たった一人でこの千駄矢倉を襲ってきた、影のごとき男――風魔小太郎も、直刀を引き抜き、構える。
荒次郎が7尺5寸。
小太郎が7尺2寸。
ともに身長2mをはるかに超える長身。
荒次郎が初めて出会う、体格的に見合う相手だ。
「ふんっ!」
荒次郎が丸太を押し出す。
縦横4間(7m少々)ほどもある空間だが、内部は米穀の俵が山と積まれている。
丸太を振りまわすには窮屈すぎる空間だったが、避ける隙間もまた、ほとんど無い。
しかし、小太郎は巨体を器用に折り、空いた空間に身をねじ込む。
そうしながら、突き出された丸太の上に立ち、荒次郎に向けて
「ふんっ!」
荒次郎は片手に丸太を抱えたまま、もう一方の手で米俵を掴み、投げた。
意表を突かれた小太郎は、直撃を喰らう。
そのまま、米俵ごと千駄矢倉から放り出された小太郎は、身をひねって音もなく着地した。
――躱せないと見て、自分で飛んだか。
二つ、三つと、米俵を投げながら、荒次郎は跳び出す。
避けながら、小太郎が手裏剣を投げてくるのを、荒次郎は丸太で防いだ。
「やるな」
「得物がいいのだ」
荒次郎は断言した。
荒次郎が丸太を振りまわす速度は、太刀による斬撃と比べても遜色ない。
超重兵器がその速度で飛んでくるのだ。ふつうの人間なら一瞬でミンチだ。
「なるほど、たしかにいい得物だ」
丸太の連撃を躱しながら、小太郎が笑う。
破壊を信条とするこの忍にとって、荒次郎が振るう凶器の威力は、認めるに値するものなのだろう。
「だが、いつまでもつき合ってはおれんな」
小太郎の目的は、荒次郎の殺害ではない。
本来の目的を差し置いて、戦いを楽しむことはできないのだ。
「さらばだ」
再び手裏剣を乱れ投げながら、小太郎が跳び退る。
「逃げるのか?」
「ああ……目的は達したからな」
ボウ、という音を、荒次郎は背中で聞いた。
次いで熱。後方、千駄矢倉のなかから、それは感じられる。
「……油か」
「ああ」
荒次郎は察した。
最初の手裏剣とともに油の入った袋か何かを投げ、それが俵に染みるのを待って、二回目の手裏剣で矢倉内の灯明を倒したのだ。

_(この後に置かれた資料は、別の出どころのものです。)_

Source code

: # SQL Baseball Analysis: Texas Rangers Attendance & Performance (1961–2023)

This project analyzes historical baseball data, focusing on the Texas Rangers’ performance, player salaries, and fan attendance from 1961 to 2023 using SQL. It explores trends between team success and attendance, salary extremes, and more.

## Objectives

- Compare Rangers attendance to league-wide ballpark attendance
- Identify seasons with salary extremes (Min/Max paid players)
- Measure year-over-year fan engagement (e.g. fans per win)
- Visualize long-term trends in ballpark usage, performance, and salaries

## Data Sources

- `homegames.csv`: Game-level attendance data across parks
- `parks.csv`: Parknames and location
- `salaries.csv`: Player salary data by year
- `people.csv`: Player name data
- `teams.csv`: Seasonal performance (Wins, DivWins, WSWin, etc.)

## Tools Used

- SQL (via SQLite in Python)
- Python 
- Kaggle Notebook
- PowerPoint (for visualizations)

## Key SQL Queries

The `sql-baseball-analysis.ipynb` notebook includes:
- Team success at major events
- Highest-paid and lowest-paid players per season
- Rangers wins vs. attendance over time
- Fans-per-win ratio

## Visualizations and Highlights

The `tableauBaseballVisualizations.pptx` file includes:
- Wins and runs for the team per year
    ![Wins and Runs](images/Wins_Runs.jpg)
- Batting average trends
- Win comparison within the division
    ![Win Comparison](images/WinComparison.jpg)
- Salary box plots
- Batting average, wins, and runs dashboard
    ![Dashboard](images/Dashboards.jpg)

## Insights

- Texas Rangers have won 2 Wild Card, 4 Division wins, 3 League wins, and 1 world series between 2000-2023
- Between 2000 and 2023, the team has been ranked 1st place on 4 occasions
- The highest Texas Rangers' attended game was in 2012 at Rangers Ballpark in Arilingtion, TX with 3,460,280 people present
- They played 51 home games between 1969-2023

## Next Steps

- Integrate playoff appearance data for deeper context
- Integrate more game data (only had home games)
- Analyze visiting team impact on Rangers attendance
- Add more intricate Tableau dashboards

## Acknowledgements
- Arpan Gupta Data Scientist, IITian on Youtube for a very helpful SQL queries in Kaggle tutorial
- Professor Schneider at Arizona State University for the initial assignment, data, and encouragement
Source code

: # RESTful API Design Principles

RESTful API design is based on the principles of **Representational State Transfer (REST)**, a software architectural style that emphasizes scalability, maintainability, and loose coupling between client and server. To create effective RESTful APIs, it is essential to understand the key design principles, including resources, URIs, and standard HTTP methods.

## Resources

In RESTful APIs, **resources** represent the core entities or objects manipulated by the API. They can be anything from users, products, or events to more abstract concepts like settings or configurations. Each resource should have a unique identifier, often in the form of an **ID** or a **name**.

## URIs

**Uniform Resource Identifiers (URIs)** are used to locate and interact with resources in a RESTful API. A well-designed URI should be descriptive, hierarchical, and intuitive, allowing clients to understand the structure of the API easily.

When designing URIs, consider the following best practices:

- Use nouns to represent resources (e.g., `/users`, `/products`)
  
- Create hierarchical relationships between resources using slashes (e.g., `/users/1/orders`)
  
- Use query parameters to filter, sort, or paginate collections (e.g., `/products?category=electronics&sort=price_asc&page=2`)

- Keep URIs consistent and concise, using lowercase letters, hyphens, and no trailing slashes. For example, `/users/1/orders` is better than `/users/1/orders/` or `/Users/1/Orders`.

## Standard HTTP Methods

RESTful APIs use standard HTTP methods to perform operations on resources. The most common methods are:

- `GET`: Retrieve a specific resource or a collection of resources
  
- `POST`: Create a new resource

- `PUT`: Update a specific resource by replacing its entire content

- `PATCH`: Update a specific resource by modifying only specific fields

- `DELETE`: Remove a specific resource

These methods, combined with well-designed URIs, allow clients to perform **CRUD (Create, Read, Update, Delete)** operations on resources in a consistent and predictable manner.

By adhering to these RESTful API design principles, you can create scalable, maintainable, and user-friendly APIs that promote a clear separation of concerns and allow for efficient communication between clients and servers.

炎は瞬く間に燃え広がり、消しようもなく兵糧を炎上させる。
煙はもうもうと上がり、あたりの視界を奪ってゆく。
異常に気づいたのか、兵士たちが駆けつけてくる。
「今回はわしの勝ちよ」
風魔の頭は、言って笑う。
「いずれまた会おう、三浦の当主よ。次は、ぬしの首を取れ、という命令をいただきたいものよ」
そう言うと、小太郎の姿は夜の闇に溶けた。
駆けつけた兵士たちに消火の指示をしてから、荒次郎はつぶやく。
「ああ。お前の勝ちだ」
言いながら、荒次郎は笑う。
「――半分だけはな……残り半分は、俺の勝ちだ」
火が消えたころを見計らって、荒次郎は矢倉の中に入った。
炭化した上に水浸しの俵をのけると、その奥には丸太が列を為している。
まだ乾燥していない生木は、表面を炎にあぶられながらも、しっかりと、その奥にあるものを守っていた。
「しかし、荒次郎。お前もすごいこと考えるな」
消火後に駆けつけていたエルフの少女が、呆れたように頬をかく。
「わざと兵糧を半分だけ焼かせるなんて」
丸太の壁の向こうには、無事に残った米俵が並んでいる。
ご丁寧に、床面は土でごく浅い堰が造られており、消火に使われた水も、奥まで届いていない。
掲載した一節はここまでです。